Studientext -
Frau Gross, Sie waren als Vertreterin des Rechtsdienstes mit der Ausarbeitung des Reglements befasst. Wie hat man eigentlich an der Universität Zürich bisher auf Fälle von sexueller Belästigung reagiert?

Liliane Gross: Anstösse zu internen Abklärungen liefen bisher dezentral von verschiedensten Stellen aus. Es gab keine klar geregelte Vorgehensweise. Meistens erfolgte eine Anzeige über die UniFrauenstelle – Gleichstellung von Frau und Mann. Untersuchungshandlungen erfolgten sodann durch eine sachverständige Person, unter Beizug des Rechtsdienstes. Allfällige externe Untersuchungshandlungen wurden von der Universitätsleitung in Auftrag gegeben. Massnahmen wurden nach Durchführung der Untersuchungshandlungen von den jeweils zuständigen Personen ergriffen.

Auszüge aus einem Datensatz -
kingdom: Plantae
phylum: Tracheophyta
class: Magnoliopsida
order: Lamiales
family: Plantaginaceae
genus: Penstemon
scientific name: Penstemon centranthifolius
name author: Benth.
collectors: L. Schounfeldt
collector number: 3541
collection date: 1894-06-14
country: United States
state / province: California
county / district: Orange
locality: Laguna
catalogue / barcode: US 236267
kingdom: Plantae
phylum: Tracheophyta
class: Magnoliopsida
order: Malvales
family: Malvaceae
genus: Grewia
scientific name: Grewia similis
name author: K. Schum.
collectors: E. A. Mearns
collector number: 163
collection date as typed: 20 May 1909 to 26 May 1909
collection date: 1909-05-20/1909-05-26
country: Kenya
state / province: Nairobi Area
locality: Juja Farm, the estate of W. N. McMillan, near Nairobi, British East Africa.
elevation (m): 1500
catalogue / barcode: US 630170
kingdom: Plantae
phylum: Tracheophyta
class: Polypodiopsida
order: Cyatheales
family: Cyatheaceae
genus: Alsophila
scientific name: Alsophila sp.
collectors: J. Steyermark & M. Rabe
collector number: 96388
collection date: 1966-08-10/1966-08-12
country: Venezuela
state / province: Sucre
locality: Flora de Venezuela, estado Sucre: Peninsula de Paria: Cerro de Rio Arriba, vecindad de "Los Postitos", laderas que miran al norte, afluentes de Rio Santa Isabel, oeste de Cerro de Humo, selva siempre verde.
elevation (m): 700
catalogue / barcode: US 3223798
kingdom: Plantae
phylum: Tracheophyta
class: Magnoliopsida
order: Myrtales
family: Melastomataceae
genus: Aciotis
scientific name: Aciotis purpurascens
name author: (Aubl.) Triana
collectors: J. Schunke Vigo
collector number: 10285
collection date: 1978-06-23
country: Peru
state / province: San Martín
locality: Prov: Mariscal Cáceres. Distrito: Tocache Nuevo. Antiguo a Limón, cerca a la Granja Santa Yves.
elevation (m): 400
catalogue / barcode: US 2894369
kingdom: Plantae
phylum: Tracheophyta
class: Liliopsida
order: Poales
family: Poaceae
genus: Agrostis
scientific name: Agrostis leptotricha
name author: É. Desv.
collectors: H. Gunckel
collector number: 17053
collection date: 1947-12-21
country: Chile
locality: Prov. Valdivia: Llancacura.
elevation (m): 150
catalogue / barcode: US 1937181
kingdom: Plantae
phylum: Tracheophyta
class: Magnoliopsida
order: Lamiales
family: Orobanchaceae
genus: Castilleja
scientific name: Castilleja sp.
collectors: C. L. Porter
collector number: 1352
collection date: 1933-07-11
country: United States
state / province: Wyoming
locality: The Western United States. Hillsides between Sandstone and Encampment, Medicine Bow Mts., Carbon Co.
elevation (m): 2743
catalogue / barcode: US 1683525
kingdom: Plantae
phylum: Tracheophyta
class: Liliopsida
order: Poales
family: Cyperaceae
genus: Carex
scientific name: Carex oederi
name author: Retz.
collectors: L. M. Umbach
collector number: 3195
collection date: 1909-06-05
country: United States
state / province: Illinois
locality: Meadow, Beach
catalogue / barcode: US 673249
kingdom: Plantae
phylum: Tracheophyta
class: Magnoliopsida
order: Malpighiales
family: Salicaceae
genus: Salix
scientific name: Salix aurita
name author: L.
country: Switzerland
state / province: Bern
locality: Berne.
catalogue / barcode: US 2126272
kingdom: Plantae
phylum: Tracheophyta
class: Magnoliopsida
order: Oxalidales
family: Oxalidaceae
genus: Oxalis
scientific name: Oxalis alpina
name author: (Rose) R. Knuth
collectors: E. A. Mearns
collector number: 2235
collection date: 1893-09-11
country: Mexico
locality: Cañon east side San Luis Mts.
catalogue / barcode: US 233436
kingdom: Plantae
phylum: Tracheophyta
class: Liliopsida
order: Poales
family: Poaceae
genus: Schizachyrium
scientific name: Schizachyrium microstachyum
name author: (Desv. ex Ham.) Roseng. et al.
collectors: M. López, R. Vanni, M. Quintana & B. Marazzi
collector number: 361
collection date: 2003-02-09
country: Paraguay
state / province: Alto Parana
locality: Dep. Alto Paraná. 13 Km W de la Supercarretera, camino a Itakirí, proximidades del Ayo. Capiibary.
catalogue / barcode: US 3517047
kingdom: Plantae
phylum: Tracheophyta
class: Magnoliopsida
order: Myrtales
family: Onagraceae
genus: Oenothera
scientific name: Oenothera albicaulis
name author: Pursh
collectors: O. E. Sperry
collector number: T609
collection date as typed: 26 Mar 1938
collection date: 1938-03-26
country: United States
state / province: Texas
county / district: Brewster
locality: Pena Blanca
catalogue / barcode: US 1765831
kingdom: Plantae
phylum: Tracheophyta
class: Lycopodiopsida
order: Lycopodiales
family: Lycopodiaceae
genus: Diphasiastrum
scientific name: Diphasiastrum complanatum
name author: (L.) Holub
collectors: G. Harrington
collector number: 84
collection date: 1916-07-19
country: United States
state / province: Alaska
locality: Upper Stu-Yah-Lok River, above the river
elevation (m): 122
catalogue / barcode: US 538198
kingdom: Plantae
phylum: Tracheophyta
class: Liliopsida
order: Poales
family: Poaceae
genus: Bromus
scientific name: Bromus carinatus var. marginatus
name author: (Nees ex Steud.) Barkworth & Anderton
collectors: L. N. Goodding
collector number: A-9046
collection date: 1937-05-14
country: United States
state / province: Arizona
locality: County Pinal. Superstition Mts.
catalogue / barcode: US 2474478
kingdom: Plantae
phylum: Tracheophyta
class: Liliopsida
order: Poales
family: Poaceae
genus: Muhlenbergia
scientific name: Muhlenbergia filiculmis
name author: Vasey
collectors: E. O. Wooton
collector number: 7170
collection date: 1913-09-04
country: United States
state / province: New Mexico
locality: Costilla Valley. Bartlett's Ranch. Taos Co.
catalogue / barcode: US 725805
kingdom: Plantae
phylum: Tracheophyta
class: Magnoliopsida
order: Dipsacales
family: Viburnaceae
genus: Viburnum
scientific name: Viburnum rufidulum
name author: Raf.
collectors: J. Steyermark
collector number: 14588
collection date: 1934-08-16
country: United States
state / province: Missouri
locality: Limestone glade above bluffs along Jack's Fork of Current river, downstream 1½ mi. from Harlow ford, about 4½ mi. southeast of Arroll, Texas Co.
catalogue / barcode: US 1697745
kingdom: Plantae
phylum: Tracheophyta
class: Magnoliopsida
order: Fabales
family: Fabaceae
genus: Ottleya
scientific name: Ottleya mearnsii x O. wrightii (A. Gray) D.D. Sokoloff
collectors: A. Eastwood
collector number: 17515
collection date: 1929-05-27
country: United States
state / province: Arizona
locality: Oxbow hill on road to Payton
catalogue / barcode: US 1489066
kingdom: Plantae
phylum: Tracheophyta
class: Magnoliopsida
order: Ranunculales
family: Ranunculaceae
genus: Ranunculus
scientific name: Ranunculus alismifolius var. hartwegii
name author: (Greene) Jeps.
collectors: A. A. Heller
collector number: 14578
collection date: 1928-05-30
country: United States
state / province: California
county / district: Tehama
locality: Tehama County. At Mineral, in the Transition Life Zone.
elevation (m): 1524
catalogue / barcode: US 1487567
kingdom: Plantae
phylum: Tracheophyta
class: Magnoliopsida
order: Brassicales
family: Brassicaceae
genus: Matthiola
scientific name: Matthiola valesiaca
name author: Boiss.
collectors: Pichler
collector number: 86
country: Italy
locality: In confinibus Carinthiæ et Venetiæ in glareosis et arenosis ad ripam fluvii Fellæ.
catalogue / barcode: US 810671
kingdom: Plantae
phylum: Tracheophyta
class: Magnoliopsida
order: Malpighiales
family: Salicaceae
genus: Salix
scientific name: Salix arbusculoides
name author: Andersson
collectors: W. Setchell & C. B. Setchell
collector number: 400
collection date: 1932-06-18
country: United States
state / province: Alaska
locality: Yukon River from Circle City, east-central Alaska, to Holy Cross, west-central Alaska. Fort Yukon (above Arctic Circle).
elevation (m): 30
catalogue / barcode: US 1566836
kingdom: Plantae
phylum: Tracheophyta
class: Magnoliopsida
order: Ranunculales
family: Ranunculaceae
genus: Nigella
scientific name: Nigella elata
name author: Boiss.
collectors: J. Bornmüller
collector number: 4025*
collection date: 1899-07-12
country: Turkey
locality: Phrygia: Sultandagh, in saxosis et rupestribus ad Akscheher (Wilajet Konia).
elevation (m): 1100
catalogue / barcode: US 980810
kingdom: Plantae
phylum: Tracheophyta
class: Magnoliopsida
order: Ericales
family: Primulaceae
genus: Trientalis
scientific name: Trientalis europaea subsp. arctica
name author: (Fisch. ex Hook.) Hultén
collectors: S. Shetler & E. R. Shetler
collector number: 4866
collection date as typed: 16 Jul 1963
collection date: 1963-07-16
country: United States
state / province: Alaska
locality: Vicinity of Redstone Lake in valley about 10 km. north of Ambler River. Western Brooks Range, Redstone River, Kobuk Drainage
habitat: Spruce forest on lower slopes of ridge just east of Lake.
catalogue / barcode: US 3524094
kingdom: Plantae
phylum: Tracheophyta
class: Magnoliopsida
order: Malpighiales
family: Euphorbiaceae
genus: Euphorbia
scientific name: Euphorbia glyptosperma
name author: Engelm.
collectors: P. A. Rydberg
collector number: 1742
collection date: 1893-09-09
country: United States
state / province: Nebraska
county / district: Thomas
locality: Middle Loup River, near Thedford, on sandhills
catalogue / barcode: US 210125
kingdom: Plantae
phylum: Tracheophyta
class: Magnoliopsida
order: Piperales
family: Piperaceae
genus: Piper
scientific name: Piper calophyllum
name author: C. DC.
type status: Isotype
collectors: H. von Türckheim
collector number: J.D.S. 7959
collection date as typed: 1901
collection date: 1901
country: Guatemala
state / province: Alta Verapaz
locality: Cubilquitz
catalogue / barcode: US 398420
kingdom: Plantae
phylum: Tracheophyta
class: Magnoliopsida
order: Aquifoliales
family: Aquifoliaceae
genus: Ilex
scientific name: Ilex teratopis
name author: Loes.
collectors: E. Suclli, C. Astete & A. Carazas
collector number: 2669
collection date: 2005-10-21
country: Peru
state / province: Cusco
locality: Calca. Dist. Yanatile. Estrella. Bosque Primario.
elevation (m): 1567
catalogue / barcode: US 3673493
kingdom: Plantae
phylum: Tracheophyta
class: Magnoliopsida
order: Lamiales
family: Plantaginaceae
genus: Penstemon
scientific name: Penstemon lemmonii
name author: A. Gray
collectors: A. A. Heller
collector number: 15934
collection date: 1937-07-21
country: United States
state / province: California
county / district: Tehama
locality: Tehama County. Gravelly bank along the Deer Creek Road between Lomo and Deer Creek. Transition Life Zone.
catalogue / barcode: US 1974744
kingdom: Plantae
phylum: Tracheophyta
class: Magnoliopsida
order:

Aufgabe - Gib den Studientext vollständig und wortgetreu wieder.

Ergebnis der Übung -
Frau Gross, Sie waren als Vertreterin des Rechtsdienstes mit der Ausarbeitung des Reglements befasst. Wie hat man eigentlich an der Universität Zürich bisher auf Fälle von sexueller Belästigung reagiert?

Liliane Gross: Anstösse zu internen Abklärungen liefen bisher dezentral von verschiedensten Stellen aus. Es gab keine klar geregelte Vorgehensweise. Meistens erfolgte eine Anzeige über die UniFrauenstelle – Gleichstellung von Frau und Mann. Untersuchungshandlungen erfolgten sodann durch eine sachverständige Person, unter Beizug des Rechtsdienstes. Allfällige externe Untersuchungshandlungen wurden von der Universitätsleitung in Auftrag gegeben. Massnahmen wurden nach Durchführung der Untersuchungshandlungen von den jeweils zuständigen Personen ergriffen.